■ Aim 1 ■
In the passage on the supply chain talent gap, what does the writer call the shortfall instead of a "gap"?
■ Aim 2 ■
Pick up the passage on the supply chain talent gap after its final sentence and carry it forward.

■ Given passage ■
--- start ---
I've been increasingly dismayed by the much-heralded and little-resolved skills and experience shortfalls in The Great Supply Chain Management Race—the so-called talent gap.
The "gap" terminology obscures the depth and severity of the challenge. It's a chasm, a gaping crack in the infrastructure. We don't have enough warm bodies to perform the simplest execution tasks, with a further dropoff in adequate numbers when basic arithmetic and/or communication abilities are added to organizational expectations—and needs.
When higher skill levels are requirements for analysis, planning, coding, data management, and other such esoterica, the situation becomes downright embarrassing—and dangerously vulnerable in global competition. In this more demanding arena, we do a most commendable job of education and preparation, but we can scarcely hope to produce enough working talent to meet needs (especially when manufacturing and other sectors would poach our best and brightest without the merest twinge of conscience).
Of course, our managers at various levels are oblivious to factors of time and change, and what it takes to be effective in the 21st century, wedded as they are to discredited models of yesteryear. That old practices and shopworn tactics serve to drive off otherwise enthusiastic and engaged staff only makes things worse.
--- end ---
Collected data:
--- start ---
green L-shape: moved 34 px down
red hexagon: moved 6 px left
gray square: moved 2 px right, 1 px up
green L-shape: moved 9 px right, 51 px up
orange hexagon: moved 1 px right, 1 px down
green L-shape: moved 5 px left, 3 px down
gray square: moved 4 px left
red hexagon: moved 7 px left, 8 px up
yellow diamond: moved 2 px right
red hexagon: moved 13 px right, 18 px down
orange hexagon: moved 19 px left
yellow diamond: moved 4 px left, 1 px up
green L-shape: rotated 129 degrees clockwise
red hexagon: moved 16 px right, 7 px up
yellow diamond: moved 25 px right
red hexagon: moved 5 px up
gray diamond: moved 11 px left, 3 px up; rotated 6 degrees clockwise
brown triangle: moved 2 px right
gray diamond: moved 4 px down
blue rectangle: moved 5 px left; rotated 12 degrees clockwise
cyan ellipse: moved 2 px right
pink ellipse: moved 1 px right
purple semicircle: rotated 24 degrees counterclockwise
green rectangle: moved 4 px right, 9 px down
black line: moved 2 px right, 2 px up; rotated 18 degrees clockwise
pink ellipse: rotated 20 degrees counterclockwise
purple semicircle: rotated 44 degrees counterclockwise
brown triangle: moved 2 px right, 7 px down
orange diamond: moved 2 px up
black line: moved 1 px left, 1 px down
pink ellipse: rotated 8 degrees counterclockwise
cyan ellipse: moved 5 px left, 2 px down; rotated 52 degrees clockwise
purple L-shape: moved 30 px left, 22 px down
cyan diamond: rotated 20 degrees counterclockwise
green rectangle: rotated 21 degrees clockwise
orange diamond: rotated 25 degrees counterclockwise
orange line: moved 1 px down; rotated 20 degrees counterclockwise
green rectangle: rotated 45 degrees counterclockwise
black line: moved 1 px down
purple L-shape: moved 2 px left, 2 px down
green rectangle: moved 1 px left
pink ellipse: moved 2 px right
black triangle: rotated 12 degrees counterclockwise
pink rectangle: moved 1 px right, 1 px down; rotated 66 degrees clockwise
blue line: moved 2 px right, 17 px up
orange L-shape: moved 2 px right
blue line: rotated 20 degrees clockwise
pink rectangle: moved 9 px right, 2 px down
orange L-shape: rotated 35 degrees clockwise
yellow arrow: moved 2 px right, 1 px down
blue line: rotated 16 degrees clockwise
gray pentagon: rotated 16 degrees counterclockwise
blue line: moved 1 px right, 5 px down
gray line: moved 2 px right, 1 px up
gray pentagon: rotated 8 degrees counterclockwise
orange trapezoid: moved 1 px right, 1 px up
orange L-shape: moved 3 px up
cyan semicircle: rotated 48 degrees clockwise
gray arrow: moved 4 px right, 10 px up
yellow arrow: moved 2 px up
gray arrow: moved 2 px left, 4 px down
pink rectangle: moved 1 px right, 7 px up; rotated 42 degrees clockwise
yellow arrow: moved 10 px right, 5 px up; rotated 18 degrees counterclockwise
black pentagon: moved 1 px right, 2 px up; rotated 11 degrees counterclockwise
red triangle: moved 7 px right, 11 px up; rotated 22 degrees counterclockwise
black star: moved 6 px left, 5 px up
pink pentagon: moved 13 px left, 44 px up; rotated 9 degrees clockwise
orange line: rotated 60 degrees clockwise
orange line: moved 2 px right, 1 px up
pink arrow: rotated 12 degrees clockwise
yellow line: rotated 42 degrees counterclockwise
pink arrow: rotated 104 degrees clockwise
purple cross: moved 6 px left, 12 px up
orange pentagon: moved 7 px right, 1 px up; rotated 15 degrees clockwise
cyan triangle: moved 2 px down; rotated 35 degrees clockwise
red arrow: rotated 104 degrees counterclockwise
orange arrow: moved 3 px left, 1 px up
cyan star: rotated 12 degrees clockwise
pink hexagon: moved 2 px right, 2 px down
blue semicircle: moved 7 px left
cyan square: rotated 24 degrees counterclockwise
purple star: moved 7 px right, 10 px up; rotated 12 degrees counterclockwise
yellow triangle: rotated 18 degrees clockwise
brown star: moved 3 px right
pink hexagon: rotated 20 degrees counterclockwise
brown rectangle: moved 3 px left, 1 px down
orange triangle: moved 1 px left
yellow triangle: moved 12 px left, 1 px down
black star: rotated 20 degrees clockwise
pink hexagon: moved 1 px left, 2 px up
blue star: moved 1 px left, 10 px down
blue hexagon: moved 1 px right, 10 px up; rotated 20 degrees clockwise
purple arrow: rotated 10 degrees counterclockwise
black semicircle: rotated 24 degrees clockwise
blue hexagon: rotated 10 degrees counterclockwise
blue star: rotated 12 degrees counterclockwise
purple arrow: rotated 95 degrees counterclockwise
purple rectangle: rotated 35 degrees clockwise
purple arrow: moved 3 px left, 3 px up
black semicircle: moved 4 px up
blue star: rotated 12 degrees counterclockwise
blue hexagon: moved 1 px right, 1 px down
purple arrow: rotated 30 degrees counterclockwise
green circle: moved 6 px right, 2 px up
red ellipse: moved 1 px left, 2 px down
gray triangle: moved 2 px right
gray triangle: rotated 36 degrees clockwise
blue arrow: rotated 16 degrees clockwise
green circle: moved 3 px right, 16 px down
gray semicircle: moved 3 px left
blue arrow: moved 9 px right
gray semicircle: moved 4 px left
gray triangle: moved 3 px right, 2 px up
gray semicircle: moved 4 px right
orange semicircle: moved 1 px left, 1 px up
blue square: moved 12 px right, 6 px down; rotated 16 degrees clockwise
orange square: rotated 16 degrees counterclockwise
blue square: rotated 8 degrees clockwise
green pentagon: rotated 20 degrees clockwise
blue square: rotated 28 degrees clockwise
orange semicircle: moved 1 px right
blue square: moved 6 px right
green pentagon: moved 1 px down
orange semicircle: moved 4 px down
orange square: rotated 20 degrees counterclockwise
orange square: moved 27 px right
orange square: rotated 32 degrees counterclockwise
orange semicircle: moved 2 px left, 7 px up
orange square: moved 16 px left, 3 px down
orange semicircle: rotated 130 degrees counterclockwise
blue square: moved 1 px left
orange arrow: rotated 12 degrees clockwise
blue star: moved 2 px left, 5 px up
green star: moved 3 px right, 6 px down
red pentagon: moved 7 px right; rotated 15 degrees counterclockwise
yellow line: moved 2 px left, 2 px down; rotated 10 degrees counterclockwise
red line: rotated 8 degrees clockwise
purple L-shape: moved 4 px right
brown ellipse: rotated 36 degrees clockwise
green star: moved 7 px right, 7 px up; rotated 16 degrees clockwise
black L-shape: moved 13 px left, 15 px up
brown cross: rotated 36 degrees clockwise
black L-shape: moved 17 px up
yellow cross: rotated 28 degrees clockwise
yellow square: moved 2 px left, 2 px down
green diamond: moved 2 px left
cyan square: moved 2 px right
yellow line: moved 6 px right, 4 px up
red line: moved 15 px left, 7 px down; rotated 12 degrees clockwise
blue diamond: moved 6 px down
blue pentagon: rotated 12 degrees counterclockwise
--- end ---
■ Final answer 1 ■
A chasm, a gaping crack in the infrastructure.

■ Final answer 2 ■
And our greatest deficiency remains, imho, the yawning abyss of the authentic leadership we crave and have little chance of finding. That shortfall creates a domino cascade of talent shortage throughout an organization.
HOOVERVILLE REDUXMeanwhile, unemployment is pervasive enough that accounting trickeration is necessary to disguise that a pleasingly plump image is actually morbidly obese. The almost-always-ballyhooed unemployment rate is a pleasant fiction that has little genuine meaning or utility. It, for example, does not recognize the underemployed or the discouraged who no longer bother seeking employment. The portion of the population able to work that is actually working is a frail 62.7 percent and continues to drop.
Politicians, unable to restrain themselves, are what we might politely call nonspecific about creating new jobs, "well-paying jobs," that will restore American prosperity. What they don't talk about, and most likely are clueless about, is the reality that jobs have changed, in numbers to produce given quantities, in content, and in basic skills requirements. Steelmaking, for instance, now requires a few hundred people to make the same steel that took several thousand a generation or two ago.
TECHNOLOGY TO THE RESCUE?We have all kinds of mobile, wearable, multicapable technologies to help us do our jobs better—faster, more accurately, and more transparently. In a somewhat static environment, this must translate to reduced, or more slowly growing, work forces.
The march of robotics is under way. Can some robotics applications actually add jobs, or a least avoid cutbacks? Sure. In healthy organizations with open needs, growth potential, and an appetite for investment in retraining. But in the larger case, I suspect, the Bean Counter Brigade is looking for, and rewarded for finding, ways to reduce costs, a code phrase for reducing headcount.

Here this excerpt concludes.